Les marges absorberaient à court terme jusqu’à 50 % de la hausse du coût marginal
due à une montée des coûts importés. Une telle absorption des hausses de coûts de
production via les marges de l’entreprise peut s’expliquer par un arbitrage entre préservation des
marges et compétitivité : la structure des intrants importés est en effet très différente
d’une entreprise à l’autre, y compris au sein d’une même branche. Confrontées à une
hausse des coûts de production, les entreprises les plus affectées peuvent choisir
de réduire leurs marges plutôt que de perdre en compétitivité face à des concurrents
moins touchés. Une autre possibilité est que des phénomènes de lissage temporel interviennent
lorsque les hausses de coûts sont perçues comme pouvant comporter une composante temporaire,
ou en présence de stocks.

Par ailleurs, les prix s’ajustent plus fortement lorsque la hausse des coûts concerne
les prix de l’énergie. Les évolutions des prix de l’énergie affectent en effet toutes
les entreprises, même si l’exposition des entreprises à ces fluctuations est, elle,
hétérogène. Le taux de transmission des coûts de l’énergie est intégrale mais, là
aussi, elle est asymétrique. Sur la période de 2018 à mi-2022, les entreprises répercutent
seulement 58 % des baisses. Elles répercutent en revanche complètement, voire un peu
au-delà (127 %), des hausses de coûts énergétiques (il n’est cependant pas possible
d’exclure statistiquement que la transmission soit limitée à 100 %). Une hausse des
coûts de l’énergie suivie d’une baisse de même ampleur ne ramènerait donc pas les
prix de vente à leur niveau initial.

Une transmission supérieure à 100 % des hausses des coûts de l’énergie peut traduire
un phénomène d’anticipation : si les hausses de coûts sont perçues comme pouvant s’intensifier
dans les mois à venir, les entreprises peuvent choisir d’en répercuter une partie
en avance. Une autre possibilité est que ce taux de transmission reflète non seulement
l’augmentation des coûts de l’énergie directement payés, mais aussi la hausse des
coûts des autres intrants de production induite par l’augmentation des prix de l’énergie.

Une exposition aux prix de l’énergie et aux coûts importés hors énergie très variable
entre entreprises

Les augmentations de prix de production sont très variables d’une entreprise à l’autre
du fait de la forte hétérogénéité des expositions à ces deux types de choc.
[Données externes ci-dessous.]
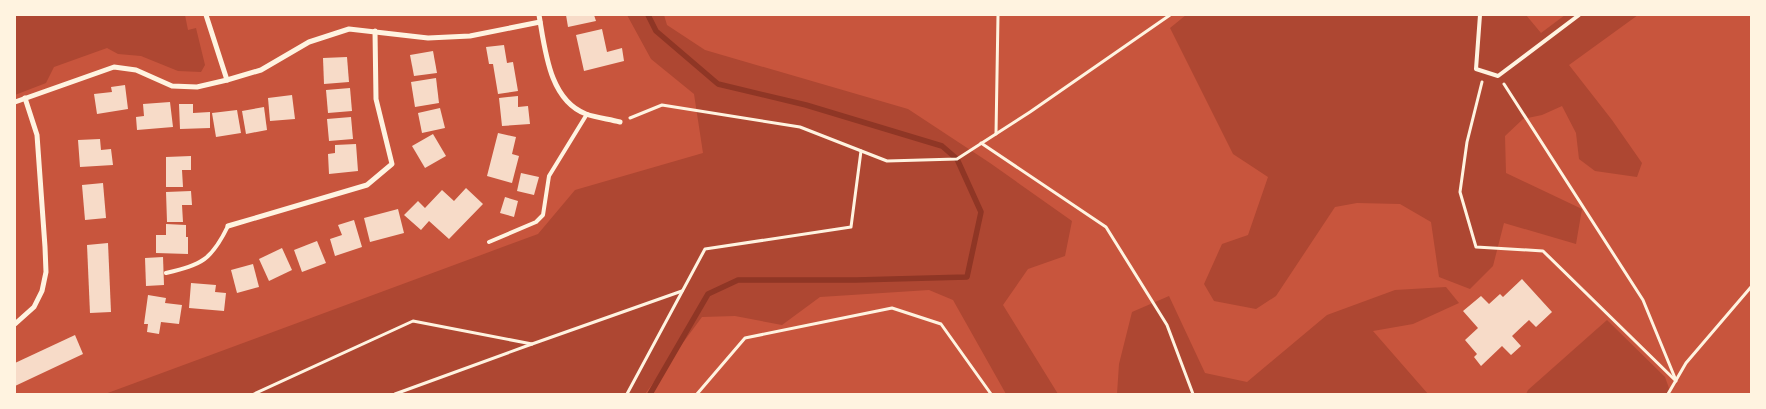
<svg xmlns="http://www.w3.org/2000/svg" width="1766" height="409" viewBox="0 0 1766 409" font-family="'PT Serif',serif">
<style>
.green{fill:#ae4732}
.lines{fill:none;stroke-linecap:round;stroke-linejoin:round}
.stream{stroke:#8f3625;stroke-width:5.5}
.building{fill:#f7dbc8}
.path{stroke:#fff3e0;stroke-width:3}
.service{stroke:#fff3e0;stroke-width:4}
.minor{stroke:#fff3e0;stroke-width:5}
</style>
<rect width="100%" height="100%" fill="#c8553d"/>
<g class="green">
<path d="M15 15H185L188 30 196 28 205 65 201 72 178 71 141 56 118 54 107 48 54 67 46 83 15 95Z"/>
<path d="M627 15H664L667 25 705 50 908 109 990 163 1072 221 1065 256 1028 269 1003 305 1058 394H1006L953 300 929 290 820 297 782 325 735 316 702 317 645 394H105L538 234 575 190 703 153 694 94 651 59Z"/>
<path d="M1186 15H1526L1541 33 1565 15H1638L1569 65 1612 120 1642 163 1637 177 1595 171 1579 159 1576 133 1562 106 1542 115 1523 119 1505 136 1506 173 1582 209 1576 244 1504 223 1493 266 1470 289 1439 277 1431 222 1400 204 1357 203 1335 207 1276 296 1256 309 1214 301 1204 284 1222 244 1248 235 1268 177 1233 154 1170 28Z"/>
<path d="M1446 287 1459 303 1413 324 1373 331 1428 394H1117L1119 364 1132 312 1169 296 1205 373 1247 382 1327 315 1395 290Z"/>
<path d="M1607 320 1665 377 1671 394H1526L1528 390Z"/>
</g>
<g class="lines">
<path class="stream" d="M648 15 656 31 718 84 806 105 942 146 957 159 981 212 967 277 856 280H738L708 294 650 394"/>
</g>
<g class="building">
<path d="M566 15H594L596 21 568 27Z"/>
<path d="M602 29 607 52 622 48 624 61 584 71 576 35Z"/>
<path d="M504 45 507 63 513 62 518 91 498 94 493 64H489L486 47Z"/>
<path d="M433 51 437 73 414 76 410 55Z"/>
<path d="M347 57 349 82 324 84 323 58Z"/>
<path d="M436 78 439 103 415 107 411 82Z"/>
<path d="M125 85 128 109 97 114 94 94 112 92 111 87Z"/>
<path d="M350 88 352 111 328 113 326 90Z"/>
<path d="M292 95 295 119 270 121 268 98Z"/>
<path d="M518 96V107L528 106 530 124 502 126 499 98Z"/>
<path d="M170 102 173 127 137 130 136 117 144 116 143 104Z"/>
<path d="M179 104H193V113L210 112V128L180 129Z"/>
<path d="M264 107 267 130 246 134 242 111Z"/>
<path d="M440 108 445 128 422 133 418 113Z"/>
<path d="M237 110 241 133 216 137 212 113Z"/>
<path d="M351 117 353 139 329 141 327 119Z"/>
<path d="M498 133 516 137 512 154 519 156 512 183 487 176Z"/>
<path d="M433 134 446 156 425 168 412 146Z"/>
<path d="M100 139 101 150 111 149 113 165 80 167 78 140Z"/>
<path d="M356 144 358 171 329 174 328 154 335 153V145Z"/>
<path d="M191 156V170H182L183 187H166V157Z"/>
<path d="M521 173 539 177 534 195 517 191Z"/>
<path d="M103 183 106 218 85 220 82 185Z"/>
<path d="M466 188 483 204 449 239 429 221 421 230 404 215 418 201 425 208 442 190 454 201Z"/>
<path d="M191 191 192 205H182L183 222H167L166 192Z"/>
<path d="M505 197 518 201 514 217 500 213Z"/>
<path d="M398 209 404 233 370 242 364 218Z"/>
<path d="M354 220 362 247 335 256 330 239 342 235 338 225Z"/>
<path d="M166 224 186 225V237H188V254L156 253V235H166Z"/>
<path d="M317 241 326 263 302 272 294 250Z"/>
<path d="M108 243 111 312 90 313 87 245Z"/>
<path d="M282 248 292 270 269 281 259 259Z"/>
<path d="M163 257 164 285 146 286 145 258Z"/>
<path d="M253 264 259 287 237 293 231 270Z"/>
<path d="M1522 279 1552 312 1536 327 1529 320 1512 336 1521 346 1511 355 1502 346 1481 366 1474 357 1477 354 1465 340 1478 328 1463 311 1481 296 1489 304 1500 294 1503 297Z"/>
<path d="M191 283 216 285 215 292 226 293 224 311 189 308Z"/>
<path d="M148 295 166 298 165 303 182 305 179 324 161 322 159 334 147 332 148 324H144Z"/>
<path d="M75 335 83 354 15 386V363Z"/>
</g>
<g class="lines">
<g class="path">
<path d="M1482 82 1467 142 1460 192 1476 247 1543 251 1676 381"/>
<path d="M1504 84 1643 300 1675 378"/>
<path d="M630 118 662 105 800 127 887 161 957 159 1030 112 1170 15"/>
<path d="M996 134 998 15"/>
<path d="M981 143 1106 227 1167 325 1193 394"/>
<path d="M254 394 413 321 532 344 682 291"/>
<path d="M395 394 532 344"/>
<path d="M627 394 705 249 851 227 861 151"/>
<path d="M697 394 745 338 892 308 941 324 991 394"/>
<path d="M1668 394 1686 363 1751 287"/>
</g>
<g class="service">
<path d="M1480 15 1476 69 1498 76 1579 15"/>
<path d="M489 242 536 222 543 215 549 176 587 114"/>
<path d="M166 273C202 264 211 261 228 226"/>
</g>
<g class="minor">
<path d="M206 15 227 80"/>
<path d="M539 15C545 49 549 100 586 114 597 118 609 119 620 122"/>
<path d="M15 102 114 67 136 70 172 86 197 87 227 80 261 70 309 42 349 29 428 38 470 36 540 22"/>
<path d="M228 226 367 185 392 164 376 99 375 31"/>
<path d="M15 324 34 307 42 291 46 272 45 247 37 135 25 98"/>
</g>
</g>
<rect width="1766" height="409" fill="none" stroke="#fff3e0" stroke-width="32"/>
</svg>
Par exemple,
pour les 5 % d’entreprises dont la production est la plus intensive en énergie, celle-ci
représente plus de 10 % des coûts tandis que pour les 5 % les moins intensives, la
dépendance énergétique est trente fois moindre (0,3 % en moyenne). En outre, le mix
énergétique varie fortement selon les entreprises, ce qui affecte leur exposition
aux variations de prix des différentes sources d’énergie, électricité, gaz ou pétrole.
Ces disparités sont encore plus marquées dans l’utilisation d’intrants importés. En
effet, certaines entreprises n’en utilisent pas directement, alors qu’ils représentent
plus de 62 % des coûts pour les entreprises les plus exposées. De plus, chaque entreprise
utilise des intrants différents achetés auprès de fournisseurs variés. L’exposition
aux chocs de prix des intrants importés est par conséquent très variable.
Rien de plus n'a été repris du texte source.